Ve bu takrîrden fehm olundu ki tabîat mahall-i şehvet ve nefs mahall-i hevâdır ki ikisi dahi cehennemî olmakla muzlimdir. Bu cihetten demişlerdir ki, savt-i hasen istimâ‘ olunduğu vakitte ona vâki‘ olan meyl eğer mertebe-i tabîattan vakî‘ olursa şehvet ve eğer mertebe-i nefsten vâki‘ olursa hevâdır ki, ikisi dahi harâmdır. Onun için demişlerdir ki ehl-i nefs ve tabîata semâ‘ harâmdır. Ve eğer meyl-i mezkûr kalb ve rûh ve sırdan vakî‘ olursa, ona aşk ve muhabbet ve üns derler ki, bunlar helâldir.

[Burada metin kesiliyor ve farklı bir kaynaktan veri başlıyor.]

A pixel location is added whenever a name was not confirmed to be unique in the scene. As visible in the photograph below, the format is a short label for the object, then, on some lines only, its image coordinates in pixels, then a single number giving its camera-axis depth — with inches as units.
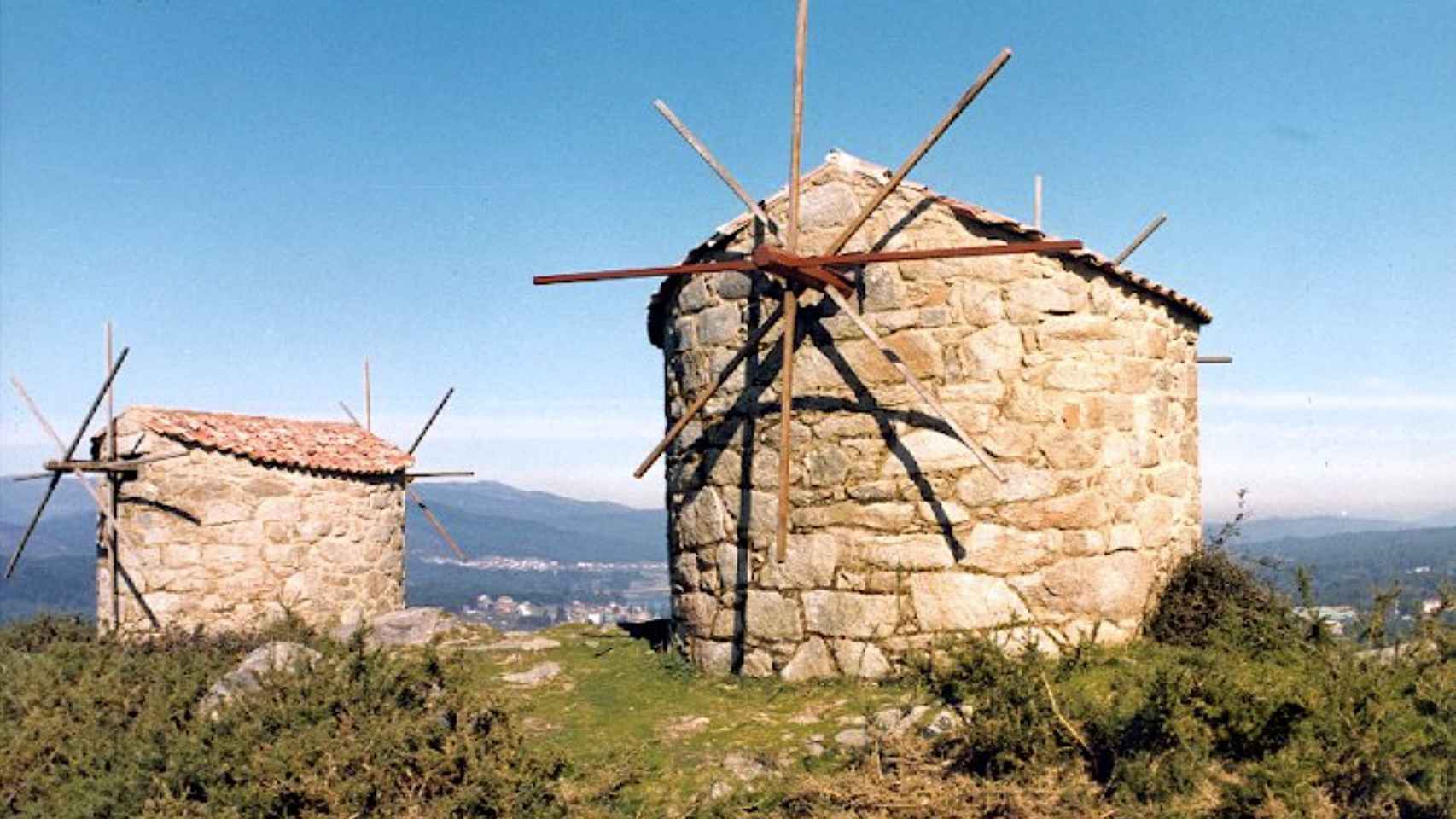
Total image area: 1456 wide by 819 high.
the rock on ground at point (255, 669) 301.9
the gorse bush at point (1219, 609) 301.7
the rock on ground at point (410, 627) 515.2
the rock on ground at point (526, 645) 431.2
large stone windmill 306.8
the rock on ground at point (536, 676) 367.9
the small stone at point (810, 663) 319.3
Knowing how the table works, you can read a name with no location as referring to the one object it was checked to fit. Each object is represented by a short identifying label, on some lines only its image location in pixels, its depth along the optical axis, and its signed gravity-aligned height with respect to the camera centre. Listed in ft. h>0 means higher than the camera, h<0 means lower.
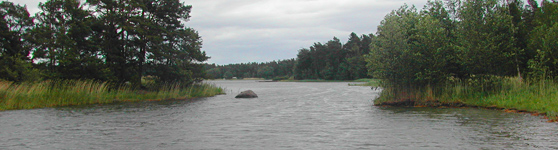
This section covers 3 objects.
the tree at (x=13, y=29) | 116.13 +14.56
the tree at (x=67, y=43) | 97.71 +8.89
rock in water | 122.31 -5.01
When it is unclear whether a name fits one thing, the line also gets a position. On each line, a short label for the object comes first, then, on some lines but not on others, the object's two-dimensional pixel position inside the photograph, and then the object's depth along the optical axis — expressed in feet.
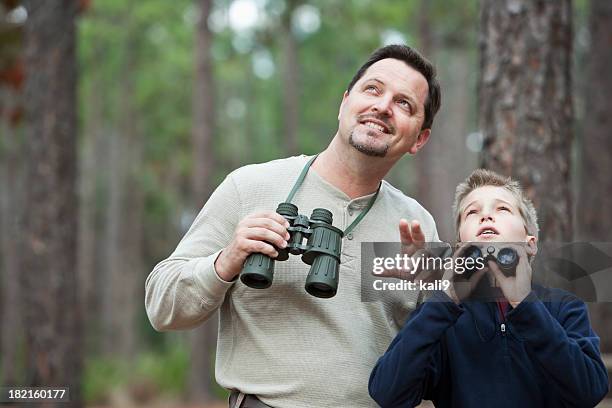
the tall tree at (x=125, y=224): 80.48
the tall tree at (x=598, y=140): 35.24
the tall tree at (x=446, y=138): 56.03
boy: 7.78
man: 8.68
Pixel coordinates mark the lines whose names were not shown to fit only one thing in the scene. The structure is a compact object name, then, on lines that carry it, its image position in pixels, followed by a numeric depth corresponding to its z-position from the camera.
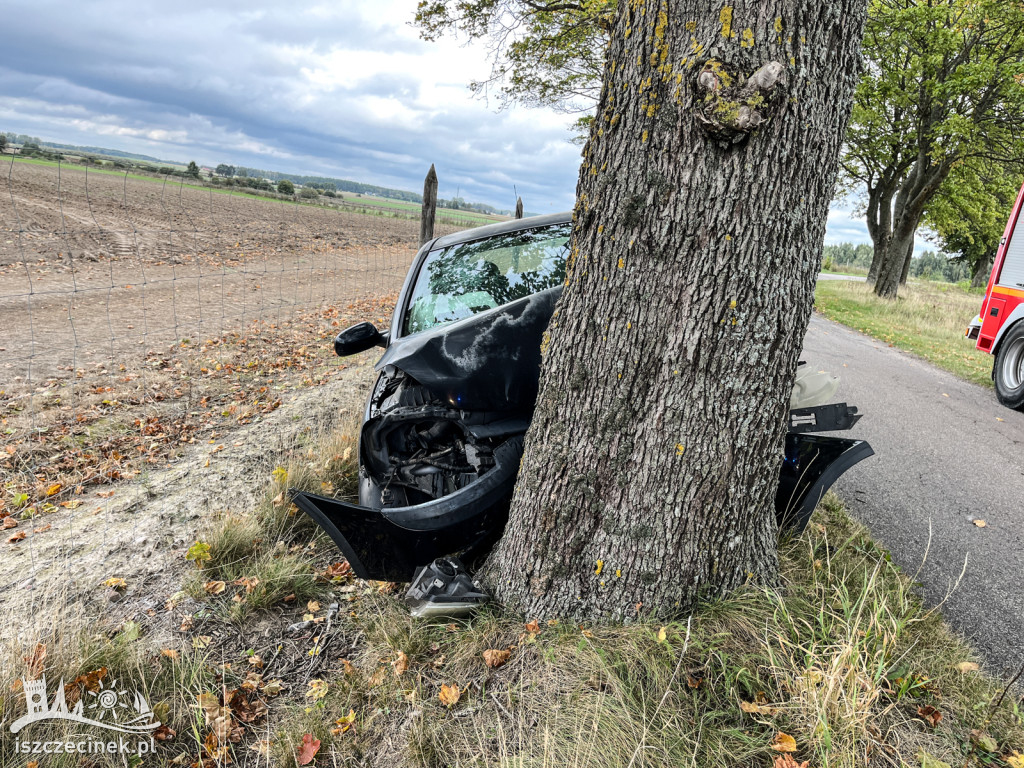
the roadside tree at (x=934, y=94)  13.57
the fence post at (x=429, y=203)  9.00
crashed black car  2.52
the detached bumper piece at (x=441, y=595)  2.45
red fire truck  6.76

Çünkü insân nefsinden emn üzerine değildir. Ona terk-i semâ etmek vâcibdir. Ve Cüneyd-i Bağdâdî (ks)’den menkūldur ki, demiştir: آلّ ما يجمع العبدعلي مولاه فهو مباحٌ [Kulu Mevlâsına götüren her şey mübâhtır.] Ya‘nî şol nesne ki kalbi teveccüh-i Haktan dûr etmeye, belki ona kuvvet ve cem‘iyyet vere, ol nesne mübâhtır. Gerek semâ‘ olsun ve gerek gayri. Zîrâ vecd / ve tevâcüd sahîhtir. Ve şol nesne ki kalbi Hak’tan halka imâle eyleye, her ne olursa olsun bâtıldır. İşte ıslâh-ı nefs etmek sadedinde olanlar bu makūle mevâzı’da ihtiyât ederler. Zîrâ desâis-i nefsâniyye vardır ki herkes değil, belki her sâlik müctehid bile vâkıf değildir. Ve salâh kıyâs ettiği, âhir fesâd çıkar.